DFS Postmortem: A Need for Diversity

I had a bad year on FanDuel. An embarrassing year really. For a time, it was going well. But like every foolish gambler, I tried to leverage my winnings by scaling my entries. Predictably, it backfired. I sat down this morning for a bit of a postmortem, and I noticed a few things.

Based on my performances in The Daily Grind Invitational (TDGI) – which I ran as a regular part of my The Daily Grind column – I shouldn’t have done that badly. I spent $76 and I won $70.  Overall, I’m actually down $280 on FanDuel. Aside from early April, I played one site per day – whichever one I used for the TDG contest. I also used only one lineup for all contests or several very similar lineups. With that in mind, my performance in TDGI should theoretically reflect my overall performance. Instead, I lost nearly $200 more than expected.

A few things happened. TDGIs were small – 20 users. Since most of us shared the same general process, it sometimes only required a low score to win money. We also paid the top 30 percent of participants while the GPPs I played generally ranged from the top 19 to 23 percent. My winnings in TDG contests reflected a high volume of small victories rather than a few big ones. So I had winning days in our contests and losing days in the GPPs.

▶ _Required work_:
**1.** Answer these about the DFS postmortem:
(a) How much money did the author spend and win in The Daily Grind Invitational?
(b) How many users took part in each TDGI?
(c) What share of participants did the TDGIs pay?
**2.** Extend the DFS postmortem, starting after its final sentence, in the same first-person voice.
The records that come after this text are from a separate source.

▶ _Data_:
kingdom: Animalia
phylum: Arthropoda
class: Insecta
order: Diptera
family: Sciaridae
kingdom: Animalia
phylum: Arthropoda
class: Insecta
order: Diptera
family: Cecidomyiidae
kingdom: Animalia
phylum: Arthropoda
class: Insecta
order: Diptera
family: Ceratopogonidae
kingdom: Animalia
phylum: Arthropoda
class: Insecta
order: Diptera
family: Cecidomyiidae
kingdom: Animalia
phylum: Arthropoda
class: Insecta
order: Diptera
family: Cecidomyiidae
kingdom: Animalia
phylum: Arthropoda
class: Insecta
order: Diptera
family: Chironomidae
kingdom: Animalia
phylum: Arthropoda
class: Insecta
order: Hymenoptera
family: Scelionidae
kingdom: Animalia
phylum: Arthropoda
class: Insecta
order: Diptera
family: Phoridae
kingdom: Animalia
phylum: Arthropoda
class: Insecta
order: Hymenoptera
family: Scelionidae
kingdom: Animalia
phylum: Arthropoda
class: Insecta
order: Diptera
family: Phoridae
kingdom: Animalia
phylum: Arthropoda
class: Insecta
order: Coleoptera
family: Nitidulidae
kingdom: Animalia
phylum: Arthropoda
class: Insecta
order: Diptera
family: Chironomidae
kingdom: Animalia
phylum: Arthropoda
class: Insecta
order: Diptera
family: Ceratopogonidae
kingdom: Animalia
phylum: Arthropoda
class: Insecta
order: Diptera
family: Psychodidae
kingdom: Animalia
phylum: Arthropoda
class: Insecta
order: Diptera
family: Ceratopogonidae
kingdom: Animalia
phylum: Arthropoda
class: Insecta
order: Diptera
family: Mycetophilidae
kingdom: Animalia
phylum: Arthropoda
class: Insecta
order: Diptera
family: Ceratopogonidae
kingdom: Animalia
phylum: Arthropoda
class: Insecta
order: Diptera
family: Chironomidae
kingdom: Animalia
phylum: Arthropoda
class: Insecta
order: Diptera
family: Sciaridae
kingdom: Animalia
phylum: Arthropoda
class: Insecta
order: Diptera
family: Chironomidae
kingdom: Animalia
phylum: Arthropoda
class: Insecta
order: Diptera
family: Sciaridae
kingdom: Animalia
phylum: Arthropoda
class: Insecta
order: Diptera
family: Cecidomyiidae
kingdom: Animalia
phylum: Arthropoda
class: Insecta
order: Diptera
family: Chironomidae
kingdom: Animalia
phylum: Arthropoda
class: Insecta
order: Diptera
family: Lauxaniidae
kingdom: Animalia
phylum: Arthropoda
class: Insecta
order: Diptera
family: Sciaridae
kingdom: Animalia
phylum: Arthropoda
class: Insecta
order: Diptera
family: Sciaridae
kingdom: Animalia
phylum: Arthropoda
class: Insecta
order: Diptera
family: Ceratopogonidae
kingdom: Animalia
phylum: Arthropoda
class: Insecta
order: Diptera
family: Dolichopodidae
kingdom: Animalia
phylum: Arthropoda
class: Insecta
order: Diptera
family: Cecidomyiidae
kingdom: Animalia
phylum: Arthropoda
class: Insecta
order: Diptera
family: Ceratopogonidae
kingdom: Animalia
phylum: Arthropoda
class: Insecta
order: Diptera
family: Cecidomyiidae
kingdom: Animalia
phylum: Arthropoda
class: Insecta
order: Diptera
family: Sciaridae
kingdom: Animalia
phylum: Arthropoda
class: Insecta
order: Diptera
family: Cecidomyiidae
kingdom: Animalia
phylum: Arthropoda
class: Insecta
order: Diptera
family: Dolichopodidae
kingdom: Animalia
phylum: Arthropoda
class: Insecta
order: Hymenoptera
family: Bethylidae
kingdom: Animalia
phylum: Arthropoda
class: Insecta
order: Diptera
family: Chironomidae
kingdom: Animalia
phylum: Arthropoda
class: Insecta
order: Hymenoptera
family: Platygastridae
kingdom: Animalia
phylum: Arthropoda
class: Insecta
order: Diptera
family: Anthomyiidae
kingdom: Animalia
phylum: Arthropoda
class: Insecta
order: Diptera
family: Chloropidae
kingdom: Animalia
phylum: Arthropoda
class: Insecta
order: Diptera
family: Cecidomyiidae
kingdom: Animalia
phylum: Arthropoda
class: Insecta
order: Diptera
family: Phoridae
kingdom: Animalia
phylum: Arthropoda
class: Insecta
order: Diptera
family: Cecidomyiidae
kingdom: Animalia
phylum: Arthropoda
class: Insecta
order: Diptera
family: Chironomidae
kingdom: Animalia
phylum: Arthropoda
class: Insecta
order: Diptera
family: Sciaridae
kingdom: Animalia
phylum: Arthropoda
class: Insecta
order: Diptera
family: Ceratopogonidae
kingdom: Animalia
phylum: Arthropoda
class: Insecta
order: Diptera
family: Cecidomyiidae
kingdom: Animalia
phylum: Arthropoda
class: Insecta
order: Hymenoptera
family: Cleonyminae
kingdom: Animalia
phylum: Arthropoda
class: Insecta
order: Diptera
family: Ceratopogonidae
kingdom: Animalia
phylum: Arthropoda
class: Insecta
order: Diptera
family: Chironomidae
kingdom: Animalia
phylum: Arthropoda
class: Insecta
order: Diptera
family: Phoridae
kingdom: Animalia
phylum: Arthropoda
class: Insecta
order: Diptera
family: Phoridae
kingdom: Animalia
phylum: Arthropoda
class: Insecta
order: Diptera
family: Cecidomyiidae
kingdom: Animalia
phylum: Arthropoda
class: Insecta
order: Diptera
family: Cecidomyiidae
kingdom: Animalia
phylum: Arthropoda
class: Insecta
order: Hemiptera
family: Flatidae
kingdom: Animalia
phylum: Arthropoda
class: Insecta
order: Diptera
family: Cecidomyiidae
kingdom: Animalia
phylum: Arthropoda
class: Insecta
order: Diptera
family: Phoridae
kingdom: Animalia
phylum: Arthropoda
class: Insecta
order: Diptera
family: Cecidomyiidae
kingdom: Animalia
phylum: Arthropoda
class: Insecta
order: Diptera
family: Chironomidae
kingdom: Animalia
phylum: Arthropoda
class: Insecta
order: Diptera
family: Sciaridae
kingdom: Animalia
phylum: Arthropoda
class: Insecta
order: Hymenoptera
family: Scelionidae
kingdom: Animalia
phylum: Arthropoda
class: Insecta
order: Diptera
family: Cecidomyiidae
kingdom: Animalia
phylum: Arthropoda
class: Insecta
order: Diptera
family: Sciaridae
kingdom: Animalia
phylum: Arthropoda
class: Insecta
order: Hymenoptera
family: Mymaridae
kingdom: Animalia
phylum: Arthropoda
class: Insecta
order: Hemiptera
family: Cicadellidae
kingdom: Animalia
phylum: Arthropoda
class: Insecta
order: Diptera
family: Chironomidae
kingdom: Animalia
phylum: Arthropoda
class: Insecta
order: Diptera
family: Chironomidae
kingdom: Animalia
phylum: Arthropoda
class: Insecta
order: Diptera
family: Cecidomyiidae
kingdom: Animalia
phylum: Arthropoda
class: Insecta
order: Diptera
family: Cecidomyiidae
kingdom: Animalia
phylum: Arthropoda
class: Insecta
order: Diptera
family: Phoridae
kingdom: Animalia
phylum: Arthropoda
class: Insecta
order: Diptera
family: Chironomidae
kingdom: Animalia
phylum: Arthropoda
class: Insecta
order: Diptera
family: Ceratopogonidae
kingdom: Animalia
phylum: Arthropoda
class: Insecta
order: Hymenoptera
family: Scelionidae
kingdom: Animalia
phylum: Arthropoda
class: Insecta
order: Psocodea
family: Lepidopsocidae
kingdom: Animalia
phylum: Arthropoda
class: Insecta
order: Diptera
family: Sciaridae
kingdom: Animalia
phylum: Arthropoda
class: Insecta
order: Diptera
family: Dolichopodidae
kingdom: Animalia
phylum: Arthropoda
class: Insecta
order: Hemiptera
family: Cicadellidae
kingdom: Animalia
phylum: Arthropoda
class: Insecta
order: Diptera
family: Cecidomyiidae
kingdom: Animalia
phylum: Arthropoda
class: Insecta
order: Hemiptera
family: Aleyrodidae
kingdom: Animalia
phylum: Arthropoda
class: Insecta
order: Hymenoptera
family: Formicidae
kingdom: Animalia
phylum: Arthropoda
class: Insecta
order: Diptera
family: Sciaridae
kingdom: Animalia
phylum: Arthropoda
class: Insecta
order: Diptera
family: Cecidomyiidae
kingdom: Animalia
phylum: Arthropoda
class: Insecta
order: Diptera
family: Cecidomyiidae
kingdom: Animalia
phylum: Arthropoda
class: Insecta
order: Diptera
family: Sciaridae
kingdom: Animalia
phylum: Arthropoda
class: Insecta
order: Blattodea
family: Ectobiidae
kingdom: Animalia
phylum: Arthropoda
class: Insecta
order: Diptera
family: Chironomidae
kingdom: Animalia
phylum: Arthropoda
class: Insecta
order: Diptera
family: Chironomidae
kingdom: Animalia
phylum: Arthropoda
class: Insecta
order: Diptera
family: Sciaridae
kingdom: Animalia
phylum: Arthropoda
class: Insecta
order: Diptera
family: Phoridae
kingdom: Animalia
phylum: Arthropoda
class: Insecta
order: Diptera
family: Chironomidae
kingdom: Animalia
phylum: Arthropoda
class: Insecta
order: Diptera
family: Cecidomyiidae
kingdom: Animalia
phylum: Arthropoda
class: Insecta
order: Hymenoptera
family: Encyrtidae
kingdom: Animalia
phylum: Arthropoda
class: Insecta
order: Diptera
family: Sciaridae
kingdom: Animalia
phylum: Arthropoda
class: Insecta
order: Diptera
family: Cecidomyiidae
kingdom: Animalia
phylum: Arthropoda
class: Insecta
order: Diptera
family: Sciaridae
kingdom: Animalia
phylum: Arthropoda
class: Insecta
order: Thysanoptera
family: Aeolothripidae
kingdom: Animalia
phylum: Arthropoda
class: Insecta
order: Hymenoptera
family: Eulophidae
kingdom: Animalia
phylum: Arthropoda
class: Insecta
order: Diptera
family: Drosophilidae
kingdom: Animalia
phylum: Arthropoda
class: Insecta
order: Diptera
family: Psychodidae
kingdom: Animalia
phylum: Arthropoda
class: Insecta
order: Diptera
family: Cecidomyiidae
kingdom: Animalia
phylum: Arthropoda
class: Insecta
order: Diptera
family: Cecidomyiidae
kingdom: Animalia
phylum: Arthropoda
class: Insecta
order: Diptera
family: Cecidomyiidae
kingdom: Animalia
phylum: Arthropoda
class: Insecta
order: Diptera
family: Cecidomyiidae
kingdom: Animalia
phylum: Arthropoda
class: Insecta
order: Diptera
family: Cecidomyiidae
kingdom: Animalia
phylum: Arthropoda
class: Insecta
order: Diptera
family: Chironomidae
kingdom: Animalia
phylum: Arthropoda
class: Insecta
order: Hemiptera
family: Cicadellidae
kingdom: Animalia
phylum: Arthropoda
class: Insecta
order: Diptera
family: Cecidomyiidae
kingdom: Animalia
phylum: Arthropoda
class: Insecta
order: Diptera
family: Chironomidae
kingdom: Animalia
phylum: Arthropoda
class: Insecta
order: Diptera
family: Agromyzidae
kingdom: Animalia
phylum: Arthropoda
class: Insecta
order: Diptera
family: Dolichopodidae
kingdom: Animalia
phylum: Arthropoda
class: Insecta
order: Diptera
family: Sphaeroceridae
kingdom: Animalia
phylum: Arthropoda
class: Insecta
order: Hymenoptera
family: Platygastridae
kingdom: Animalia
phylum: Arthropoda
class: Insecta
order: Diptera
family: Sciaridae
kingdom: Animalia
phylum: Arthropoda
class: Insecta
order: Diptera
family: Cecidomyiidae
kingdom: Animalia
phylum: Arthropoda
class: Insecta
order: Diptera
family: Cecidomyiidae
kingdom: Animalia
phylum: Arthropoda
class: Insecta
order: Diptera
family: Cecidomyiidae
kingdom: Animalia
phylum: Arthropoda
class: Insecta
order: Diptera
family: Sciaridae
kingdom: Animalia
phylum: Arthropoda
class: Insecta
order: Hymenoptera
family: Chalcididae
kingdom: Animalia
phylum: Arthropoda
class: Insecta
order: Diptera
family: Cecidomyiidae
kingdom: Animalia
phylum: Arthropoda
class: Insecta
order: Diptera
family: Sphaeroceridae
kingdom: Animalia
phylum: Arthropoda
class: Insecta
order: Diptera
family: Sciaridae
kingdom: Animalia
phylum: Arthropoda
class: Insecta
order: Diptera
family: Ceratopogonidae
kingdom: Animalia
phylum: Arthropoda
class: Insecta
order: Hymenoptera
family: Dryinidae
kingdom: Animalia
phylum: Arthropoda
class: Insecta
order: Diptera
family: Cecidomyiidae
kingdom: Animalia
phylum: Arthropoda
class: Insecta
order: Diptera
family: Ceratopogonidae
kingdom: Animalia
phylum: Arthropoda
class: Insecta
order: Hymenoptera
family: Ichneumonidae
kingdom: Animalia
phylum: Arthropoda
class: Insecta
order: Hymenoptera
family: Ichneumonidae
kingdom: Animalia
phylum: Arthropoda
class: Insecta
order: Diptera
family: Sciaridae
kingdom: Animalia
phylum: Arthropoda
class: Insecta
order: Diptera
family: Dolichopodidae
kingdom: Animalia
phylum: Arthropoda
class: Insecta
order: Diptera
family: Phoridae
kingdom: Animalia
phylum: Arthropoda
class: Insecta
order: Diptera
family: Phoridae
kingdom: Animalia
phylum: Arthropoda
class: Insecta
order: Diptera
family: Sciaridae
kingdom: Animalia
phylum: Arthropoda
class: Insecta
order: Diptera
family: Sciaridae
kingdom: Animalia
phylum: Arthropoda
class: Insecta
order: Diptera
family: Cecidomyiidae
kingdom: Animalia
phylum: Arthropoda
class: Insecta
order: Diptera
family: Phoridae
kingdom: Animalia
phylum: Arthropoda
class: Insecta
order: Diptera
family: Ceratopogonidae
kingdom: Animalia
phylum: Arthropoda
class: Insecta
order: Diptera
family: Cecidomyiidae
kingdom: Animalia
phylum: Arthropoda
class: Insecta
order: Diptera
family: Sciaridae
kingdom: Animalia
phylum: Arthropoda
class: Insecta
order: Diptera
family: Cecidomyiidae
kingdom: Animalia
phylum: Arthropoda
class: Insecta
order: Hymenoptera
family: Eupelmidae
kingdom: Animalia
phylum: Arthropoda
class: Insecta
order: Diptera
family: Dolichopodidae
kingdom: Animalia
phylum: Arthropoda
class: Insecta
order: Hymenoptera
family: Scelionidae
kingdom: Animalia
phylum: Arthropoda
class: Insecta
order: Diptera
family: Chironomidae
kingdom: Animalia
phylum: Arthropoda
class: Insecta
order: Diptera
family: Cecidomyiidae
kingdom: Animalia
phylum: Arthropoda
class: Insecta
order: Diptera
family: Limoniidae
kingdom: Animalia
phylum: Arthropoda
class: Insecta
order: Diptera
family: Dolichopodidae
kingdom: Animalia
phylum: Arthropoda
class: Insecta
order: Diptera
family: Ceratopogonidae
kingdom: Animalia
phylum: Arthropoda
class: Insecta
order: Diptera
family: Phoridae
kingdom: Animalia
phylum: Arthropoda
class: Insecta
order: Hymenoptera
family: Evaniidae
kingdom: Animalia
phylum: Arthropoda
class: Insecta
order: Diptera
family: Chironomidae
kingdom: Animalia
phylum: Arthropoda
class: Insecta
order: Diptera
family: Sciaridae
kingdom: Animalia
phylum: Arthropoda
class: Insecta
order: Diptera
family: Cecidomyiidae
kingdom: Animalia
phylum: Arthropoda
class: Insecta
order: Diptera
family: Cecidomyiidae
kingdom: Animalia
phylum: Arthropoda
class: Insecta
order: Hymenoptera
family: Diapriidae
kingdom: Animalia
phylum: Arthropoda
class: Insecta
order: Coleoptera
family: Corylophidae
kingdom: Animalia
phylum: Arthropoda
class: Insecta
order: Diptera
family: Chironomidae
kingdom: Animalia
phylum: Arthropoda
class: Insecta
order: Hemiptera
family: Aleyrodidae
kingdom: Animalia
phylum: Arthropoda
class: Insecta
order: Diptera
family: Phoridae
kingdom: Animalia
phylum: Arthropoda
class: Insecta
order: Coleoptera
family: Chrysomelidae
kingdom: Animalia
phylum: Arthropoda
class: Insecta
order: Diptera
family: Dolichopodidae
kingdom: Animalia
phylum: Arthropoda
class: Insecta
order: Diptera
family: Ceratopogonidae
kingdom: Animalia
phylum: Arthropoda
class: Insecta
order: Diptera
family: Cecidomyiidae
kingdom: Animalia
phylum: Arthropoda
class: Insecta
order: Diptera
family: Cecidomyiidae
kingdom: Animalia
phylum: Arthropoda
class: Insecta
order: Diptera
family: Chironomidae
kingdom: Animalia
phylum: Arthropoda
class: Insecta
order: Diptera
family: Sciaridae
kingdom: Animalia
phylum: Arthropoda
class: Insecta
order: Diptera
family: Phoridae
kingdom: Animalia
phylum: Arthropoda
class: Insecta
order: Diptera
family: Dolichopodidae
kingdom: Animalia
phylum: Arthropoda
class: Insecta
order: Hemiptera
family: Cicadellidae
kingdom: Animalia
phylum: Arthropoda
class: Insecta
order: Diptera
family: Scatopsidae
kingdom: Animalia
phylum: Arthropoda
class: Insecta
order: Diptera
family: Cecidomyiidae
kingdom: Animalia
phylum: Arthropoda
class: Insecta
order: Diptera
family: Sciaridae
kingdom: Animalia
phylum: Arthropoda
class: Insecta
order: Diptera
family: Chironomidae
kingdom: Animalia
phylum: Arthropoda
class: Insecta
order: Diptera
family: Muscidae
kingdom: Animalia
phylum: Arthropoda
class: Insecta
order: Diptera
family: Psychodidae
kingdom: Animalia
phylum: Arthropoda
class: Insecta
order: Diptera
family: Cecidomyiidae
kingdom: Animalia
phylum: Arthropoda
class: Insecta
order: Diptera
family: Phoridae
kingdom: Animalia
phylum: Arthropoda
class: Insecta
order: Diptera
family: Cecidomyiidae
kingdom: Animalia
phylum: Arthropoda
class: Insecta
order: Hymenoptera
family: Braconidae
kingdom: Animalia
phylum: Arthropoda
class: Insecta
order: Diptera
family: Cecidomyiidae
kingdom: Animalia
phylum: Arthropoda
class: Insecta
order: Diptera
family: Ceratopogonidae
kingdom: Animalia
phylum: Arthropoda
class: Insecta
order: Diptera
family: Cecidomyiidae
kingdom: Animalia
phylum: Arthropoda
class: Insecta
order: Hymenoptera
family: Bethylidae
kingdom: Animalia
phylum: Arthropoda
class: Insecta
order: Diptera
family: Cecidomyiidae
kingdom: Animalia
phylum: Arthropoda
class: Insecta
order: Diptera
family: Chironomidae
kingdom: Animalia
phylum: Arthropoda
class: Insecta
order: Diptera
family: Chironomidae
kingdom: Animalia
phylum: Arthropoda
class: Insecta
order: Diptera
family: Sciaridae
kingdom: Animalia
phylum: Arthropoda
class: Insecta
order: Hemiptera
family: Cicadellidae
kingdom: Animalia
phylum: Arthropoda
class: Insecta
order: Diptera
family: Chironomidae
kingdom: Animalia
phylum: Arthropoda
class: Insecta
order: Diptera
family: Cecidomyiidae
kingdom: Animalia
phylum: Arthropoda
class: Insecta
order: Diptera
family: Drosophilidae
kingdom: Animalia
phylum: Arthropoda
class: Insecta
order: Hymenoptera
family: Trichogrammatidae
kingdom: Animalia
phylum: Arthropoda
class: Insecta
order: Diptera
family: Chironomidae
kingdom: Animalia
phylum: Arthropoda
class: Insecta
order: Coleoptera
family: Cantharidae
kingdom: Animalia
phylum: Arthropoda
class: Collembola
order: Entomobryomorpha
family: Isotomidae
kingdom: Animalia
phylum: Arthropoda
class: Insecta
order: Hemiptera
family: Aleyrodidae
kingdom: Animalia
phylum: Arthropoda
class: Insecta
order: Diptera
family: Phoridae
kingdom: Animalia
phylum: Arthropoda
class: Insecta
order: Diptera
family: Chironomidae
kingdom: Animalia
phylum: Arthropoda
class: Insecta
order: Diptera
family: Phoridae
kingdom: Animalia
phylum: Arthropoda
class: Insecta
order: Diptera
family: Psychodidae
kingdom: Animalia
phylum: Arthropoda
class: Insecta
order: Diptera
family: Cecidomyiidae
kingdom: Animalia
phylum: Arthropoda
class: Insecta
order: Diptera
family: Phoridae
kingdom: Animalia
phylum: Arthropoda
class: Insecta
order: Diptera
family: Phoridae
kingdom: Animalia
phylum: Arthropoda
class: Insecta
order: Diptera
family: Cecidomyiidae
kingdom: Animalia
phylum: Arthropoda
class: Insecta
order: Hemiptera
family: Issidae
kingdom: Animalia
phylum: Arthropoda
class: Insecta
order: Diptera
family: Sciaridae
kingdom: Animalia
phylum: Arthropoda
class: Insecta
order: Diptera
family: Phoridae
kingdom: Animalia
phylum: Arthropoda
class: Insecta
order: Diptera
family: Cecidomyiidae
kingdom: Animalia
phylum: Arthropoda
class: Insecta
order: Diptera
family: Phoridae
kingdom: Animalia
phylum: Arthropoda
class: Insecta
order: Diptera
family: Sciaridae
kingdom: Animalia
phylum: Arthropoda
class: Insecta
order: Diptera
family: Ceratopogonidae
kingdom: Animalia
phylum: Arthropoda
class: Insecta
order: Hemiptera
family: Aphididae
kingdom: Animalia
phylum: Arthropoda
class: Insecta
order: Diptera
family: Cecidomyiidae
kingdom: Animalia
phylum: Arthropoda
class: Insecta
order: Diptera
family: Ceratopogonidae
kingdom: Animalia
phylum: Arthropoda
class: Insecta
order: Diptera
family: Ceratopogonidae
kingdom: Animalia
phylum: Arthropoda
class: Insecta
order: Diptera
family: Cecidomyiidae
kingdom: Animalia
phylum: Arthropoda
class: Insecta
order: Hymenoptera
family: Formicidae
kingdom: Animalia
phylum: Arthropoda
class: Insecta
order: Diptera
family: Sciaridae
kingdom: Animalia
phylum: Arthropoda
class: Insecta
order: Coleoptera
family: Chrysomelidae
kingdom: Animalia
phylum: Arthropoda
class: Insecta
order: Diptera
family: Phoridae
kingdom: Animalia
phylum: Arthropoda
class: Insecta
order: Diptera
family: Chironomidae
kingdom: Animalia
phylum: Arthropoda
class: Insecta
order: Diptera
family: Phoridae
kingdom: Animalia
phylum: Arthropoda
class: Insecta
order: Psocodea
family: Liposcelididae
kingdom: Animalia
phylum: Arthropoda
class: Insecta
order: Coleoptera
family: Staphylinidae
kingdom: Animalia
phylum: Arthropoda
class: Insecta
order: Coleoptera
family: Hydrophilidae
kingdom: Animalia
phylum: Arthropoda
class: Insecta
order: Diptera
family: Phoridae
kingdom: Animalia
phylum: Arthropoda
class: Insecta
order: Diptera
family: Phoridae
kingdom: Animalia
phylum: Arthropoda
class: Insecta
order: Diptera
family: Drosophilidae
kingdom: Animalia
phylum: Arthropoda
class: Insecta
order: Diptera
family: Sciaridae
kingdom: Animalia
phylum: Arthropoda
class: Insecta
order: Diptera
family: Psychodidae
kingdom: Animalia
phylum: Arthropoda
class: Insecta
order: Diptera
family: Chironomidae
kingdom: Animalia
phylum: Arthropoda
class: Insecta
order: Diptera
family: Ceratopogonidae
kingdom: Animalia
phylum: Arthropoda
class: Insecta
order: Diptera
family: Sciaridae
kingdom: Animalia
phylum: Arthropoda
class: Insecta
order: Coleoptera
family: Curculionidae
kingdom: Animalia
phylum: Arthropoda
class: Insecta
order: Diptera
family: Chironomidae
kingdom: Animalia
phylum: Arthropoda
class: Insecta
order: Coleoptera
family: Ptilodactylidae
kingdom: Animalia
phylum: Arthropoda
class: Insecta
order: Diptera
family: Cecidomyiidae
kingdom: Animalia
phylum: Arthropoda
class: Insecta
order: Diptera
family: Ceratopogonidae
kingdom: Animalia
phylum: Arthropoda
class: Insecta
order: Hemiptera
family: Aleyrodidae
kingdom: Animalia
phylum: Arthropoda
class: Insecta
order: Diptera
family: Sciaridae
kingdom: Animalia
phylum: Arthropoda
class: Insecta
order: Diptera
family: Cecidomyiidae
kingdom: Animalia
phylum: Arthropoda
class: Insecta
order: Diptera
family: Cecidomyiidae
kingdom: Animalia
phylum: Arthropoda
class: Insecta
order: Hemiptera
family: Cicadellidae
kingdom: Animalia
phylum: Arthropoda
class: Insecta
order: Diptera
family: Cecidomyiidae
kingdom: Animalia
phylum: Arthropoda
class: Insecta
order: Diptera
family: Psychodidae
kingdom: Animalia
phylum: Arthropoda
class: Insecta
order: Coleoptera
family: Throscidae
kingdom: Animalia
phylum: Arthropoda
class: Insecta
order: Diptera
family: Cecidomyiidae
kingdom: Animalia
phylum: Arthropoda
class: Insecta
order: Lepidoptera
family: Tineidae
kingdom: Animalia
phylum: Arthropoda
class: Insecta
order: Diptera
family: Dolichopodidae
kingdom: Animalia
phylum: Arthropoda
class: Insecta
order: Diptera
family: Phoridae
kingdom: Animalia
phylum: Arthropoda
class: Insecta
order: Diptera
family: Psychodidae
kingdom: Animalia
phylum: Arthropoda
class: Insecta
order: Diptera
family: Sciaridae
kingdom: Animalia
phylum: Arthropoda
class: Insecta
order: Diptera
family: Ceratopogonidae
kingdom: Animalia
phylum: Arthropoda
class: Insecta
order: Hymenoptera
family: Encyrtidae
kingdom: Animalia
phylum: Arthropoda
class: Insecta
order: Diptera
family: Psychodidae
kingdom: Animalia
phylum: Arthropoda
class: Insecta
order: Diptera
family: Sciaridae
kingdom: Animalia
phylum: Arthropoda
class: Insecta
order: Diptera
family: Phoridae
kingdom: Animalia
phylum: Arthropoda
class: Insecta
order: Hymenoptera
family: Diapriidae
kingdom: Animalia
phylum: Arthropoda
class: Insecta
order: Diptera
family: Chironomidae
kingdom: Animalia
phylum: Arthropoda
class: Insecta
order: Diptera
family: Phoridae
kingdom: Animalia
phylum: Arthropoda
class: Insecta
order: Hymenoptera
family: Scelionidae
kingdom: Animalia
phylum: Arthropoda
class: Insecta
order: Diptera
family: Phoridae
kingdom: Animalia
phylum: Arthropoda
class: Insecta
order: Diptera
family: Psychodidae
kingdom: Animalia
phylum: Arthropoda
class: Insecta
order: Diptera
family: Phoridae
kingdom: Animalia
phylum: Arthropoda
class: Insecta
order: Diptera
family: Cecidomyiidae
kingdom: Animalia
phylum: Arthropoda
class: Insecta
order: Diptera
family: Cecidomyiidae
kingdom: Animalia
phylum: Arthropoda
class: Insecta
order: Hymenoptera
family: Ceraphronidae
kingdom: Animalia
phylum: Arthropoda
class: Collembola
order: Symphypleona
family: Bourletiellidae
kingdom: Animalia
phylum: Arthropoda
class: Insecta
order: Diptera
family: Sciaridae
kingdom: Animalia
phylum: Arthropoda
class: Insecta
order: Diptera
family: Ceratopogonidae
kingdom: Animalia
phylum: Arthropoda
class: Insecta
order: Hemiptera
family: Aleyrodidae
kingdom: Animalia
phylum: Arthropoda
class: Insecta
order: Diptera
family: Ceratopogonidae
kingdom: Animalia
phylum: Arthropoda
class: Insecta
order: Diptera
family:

▶ _Task results_:
**1.**
(a) The author spent $76 and won $70.
(b) Each TDGI had 20 users.
(c) The TDGIs paid the top 30 percent of participants.

**2.**
That was a recurring complaint of mine about FanDuel this year – I had an inordinate number of good point totals that didn’t even sniffed the money. Strangely, that was not my experience on DraftKings where I either posted a good total and won money or whiffed horribly. It was highly unusual for my lineup to click and not win money. In fact, I can’t recall a single time this happened, although I’m sure it did.

The real issue is the contests I play. Typically, I entered the Squeeze ($3), Bunt ($1), and Sac Fly ($1) – all three usually had well over 10,000 participants. At my peak, I also played the Rally ($5), Single ($5), and Stolen Base ($2). These also tend to be 5,000 or more participants.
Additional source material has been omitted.